膝の痛みに顔をしかめた僕に後ろ向きに近づいた相手に腕を引っ張られた。で、その背中に体重を乗せることになってる。
「この体勢も、ほんとは痛いっすよね? けど、早く戻って着替えたいし、我慢してください」
「うん、大丈夫」
本当は、桧山の言う通りだ。足、痛い。だって僕、ちゃっかり桧山におんぶされてる。
強引に取らされた体勢だけど、おんぶの姿勢を維持するために僕の膝裏に桧山の手がかかってる。つまり、桧山が歩を進める度に、傷口に少しの痛みが走るんだ。
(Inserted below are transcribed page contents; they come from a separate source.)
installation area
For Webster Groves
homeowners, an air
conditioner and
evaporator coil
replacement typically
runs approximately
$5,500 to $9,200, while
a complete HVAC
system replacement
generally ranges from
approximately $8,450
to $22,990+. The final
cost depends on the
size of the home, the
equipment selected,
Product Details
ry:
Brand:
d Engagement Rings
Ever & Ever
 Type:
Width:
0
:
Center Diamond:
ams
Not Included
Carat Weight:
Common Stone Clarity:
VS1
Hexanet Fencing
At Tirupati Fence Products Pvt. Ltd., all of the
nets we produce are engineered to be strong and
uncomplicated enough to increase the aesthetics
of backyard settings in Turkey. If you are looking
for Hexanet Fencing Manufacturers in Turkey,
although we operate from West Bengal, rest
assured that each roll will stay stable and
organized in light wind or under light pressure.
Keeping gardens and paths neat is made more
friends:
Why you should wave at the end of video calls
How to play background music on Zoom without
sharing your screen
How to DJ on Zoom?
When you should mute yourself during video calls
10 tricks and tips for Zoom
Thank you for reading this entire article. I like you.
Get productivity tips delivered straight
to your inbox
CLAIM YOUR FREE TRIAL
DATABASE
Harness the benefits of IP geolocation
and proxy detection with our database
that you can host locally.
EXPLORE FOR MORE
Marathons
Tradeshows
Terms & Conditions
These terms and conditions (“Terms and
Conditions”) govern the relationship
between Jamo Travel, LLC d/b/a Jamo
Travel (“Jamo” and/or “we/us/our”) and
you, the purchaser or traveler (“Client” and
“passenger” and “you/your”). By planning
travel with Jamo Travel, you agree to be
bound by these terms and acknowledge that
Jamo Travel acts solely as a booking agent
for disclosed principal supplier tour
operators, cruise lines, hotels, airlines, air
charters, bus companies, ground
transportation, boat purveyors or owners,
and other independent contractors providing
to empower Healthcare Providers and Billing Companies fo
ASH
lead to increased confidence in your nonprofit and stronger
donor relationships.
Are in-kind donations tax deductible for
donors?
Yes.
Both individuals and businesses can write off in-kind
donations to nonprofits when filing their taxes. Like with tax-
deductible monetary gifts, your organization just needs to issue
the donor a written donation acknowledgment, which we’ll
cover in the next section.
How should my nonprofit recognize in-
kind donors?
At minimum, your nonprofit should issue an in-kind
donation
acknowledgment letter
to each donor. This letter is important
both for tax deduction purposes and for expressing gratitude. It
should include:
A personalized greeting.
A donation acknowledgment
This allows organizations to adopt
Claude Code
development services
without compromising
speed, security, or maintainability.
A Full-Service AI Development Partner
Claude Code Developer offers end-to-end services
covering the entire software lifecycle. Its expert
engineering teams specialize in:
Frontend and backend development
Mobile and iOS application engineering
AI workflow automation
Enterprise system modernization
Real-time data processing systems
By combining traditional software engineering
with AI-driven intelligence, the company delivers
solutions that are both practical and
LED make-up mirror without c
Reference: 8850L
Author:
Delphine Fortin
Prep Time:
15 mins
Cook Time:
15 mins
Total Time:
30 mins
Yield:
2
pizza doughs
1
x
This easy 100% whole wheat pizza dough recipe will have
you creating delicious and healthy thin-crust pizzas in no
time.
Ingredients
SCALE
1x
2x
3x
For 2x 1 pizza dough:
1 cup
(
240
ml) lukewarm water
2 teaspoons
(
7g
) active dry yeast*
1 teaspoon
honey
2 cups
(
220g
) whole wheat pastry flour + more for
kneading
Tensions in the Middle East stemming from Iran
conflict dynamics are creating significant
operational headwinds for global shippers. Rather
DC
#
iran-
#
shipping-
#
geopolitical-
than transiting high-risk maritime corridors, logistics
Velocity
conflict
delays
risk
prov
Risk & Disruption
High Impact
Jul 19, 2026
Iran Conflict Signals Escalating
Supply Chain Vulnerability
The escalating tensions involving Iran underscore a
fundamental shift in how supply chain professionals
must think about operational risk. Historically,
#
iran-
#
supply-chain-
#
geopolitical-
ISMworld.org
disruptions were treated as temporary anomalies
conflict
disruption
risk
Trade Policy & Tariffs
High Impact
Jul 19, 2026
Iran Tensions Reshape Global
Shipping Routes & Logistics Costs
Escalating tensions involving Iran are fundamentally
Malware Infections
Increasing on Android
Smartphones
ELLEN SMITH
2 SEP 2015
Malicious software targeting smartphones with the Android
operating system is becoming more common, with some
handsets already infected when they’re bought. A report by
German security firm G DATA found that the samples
でも、それでいい。痛いほうがいい。そのほうが助かる。すごくドキドキしてるから。僕の鼓動は、息苦しいほどに跳ね上がってるから。
好きな相手と身体が密着してる、この体勢。僕の心臓の音、もしかしたら桧山に伝わってるかもしれない。頭だって、ぼうっとしてきたよ。
緊張のあまり、何か変なことを口走ってしまいそうなんだ。だから、傷の痛みがその抑止力になってくれるのは、ありがたい。
もっと痛みが増せばいい。痛くなれって願う。ばかな先輩が、ついうっかり『好き』って零してしまわないように。